[Start of Attachment]
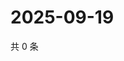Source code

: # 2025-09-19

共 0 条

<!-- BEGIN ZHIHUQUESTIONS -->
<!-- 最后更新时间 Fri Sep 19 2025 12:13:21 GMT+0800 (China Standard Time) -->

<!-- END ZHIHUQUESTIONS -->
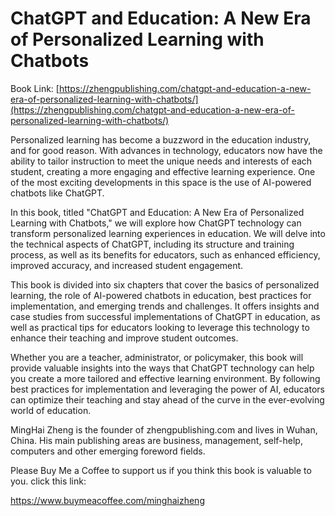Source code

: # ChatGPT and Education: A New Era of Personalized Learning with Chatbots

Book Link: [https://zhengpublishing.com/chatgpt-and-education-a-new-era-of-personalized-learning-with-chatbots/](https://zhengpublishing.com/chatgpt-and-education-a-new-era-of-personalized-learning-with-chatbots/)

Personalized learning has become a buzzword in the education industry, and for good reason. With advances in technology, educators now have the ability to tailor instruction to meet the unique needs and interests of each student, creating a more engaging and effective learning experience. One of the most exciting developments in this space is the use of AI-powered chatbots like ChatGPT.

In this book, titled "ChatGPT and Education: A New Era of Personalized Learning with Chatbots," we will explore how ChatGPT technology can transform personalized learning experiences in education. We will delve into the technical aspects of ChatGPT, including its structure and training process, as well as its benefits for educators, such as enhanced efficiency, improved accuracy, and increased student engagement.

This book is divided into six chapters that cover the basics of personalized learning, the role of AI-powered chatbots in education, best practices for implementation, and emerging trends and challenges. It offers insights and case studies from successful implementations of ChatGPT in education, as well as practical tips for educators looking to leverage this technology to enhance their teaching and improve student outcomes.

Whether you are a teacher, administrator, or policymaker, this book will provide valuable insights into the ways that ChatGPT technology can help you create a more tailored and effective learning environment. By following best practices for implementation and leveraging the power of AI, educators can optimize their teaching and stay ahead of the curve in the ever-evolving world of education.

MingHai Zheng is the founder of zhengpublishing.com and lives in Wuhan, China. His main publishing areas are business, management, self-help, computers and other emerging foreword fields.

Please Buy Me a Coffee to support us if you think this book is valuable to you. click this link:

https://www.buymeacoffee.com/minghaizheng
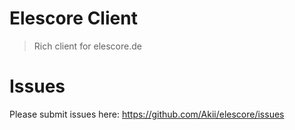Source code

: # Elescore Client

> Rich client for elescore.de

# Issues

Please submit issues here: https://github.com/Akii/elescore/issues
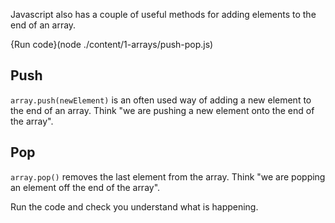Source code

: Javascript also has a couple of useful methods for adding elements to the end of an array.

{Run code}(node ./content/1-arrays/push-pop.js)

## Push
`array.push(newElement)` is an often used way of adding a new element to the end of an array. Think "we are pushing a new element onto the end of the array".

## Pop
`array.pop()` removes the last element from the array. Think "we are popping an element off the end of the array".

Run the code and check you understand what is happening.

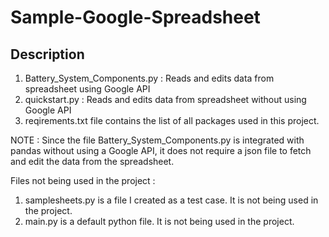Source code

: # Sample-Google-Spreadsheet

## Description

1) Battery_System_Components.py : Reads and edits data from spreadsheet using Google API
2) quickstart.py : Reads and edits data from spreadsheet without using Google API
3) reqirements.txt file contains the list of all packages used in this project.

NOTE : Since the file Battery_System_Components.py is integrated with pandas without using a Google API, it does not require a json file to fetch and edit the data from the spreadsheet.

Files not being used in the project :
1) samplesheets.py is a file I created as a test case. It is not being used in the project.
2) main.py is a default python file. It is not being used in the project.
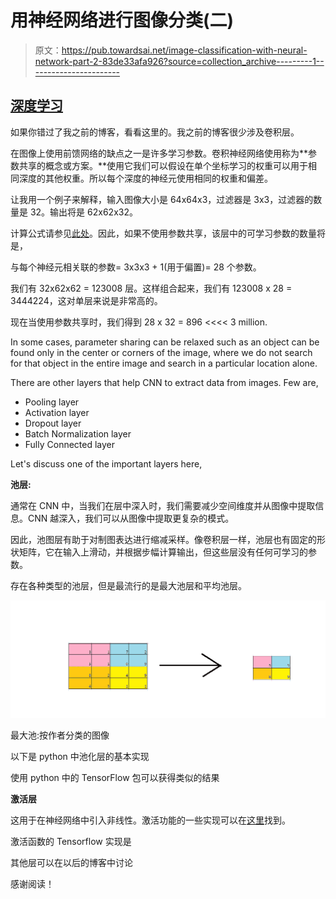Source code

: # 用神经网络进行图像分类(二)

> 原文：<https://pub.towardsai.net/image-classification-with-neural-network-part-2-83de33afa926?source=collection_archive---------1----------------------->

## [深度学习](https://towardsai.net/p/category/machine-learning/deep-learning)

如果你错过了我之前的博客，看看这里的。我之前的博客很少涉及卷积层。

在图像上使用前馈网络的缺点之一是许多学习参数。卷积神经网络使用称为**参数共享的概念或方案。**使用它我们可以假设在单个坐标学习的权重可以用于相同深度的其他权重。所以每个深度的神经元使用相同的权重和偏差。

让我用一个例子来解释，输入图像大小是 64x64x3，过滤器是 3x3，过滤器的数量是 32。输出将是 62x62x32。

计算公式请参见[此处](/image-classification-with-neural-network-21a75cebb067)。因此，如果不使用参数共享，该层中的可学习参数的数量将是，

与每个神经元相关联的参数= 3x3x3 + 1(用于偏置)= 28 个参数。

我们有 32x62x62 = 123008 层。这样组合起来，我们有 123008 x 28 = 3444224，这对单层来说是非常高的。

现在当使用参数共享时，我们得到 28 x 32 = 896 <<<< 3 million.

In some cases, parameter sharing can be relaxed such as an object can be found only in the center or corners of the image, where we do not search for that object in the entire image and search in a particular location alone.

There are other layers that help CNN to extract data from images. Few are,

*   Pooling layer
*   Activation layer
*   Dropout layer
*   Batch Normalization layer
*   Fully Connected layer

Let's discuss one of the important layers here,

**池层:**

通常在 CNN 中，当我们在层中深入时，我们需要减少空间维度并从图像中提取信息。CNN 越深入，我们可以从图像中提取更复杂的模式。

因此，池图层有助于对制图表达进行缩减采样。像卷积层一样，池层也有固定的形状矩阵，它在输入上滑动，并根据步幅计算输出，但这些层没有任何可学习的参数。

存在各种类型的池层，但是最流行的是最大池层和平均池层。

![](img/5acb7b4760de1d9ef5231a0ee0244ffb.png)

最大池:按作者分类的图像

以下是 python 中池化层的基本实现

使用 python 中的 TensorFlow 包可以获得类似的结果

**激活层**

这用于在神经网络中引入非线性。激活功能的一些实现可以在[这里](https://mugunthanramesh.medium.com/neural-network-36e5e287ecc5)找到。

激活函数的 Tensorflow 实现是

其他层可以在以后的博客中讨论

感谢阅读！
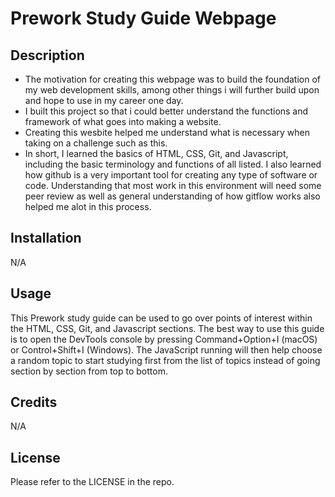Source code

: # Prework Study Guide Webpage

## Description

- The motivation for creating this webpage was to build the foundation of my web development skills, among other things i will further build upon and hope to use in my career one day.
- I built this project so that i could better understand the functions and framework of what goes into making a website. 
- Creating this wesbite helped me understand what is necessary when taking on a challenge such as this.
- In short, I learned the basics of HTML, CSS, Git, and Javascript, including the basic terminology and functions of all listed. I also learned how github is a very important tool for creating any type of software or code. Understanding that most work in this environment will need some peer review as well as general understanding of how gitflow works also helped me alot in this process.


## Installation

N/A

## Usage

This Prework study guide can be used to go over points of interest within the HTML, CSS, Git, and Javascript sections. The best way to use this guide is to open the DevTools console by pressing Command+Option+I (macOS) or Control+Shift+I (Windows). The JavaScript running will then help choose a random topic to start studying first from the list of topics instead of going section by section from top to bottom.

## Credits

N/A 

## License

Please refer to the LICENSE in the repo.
[End of Attachment]
**DIRECTIONS:**
Each line in the listing above from the one containing "Batch Normalization layer" through the one containing "因此，池图层有助于对制图表达" should be repeated exactly, and no other line.

**REPLY:**
*   Batch Normalization layer
*   Fully Connected layer

Let's discuss one of the important layers here,

**池层:**

通常在 CNN 中，当我们在层中深入时，我们需要减少空间维度并从图像中提取信息。CNN 越深入，我们可以从图像中提取更复杂的模式。

因此，池图层有助于对制图表达进行缩减采样。像卷积层一样，池层也有固定的形状矩阵，它在输入上滑动，并根据步幅计算输出，但这些层没有任何可学习的参数。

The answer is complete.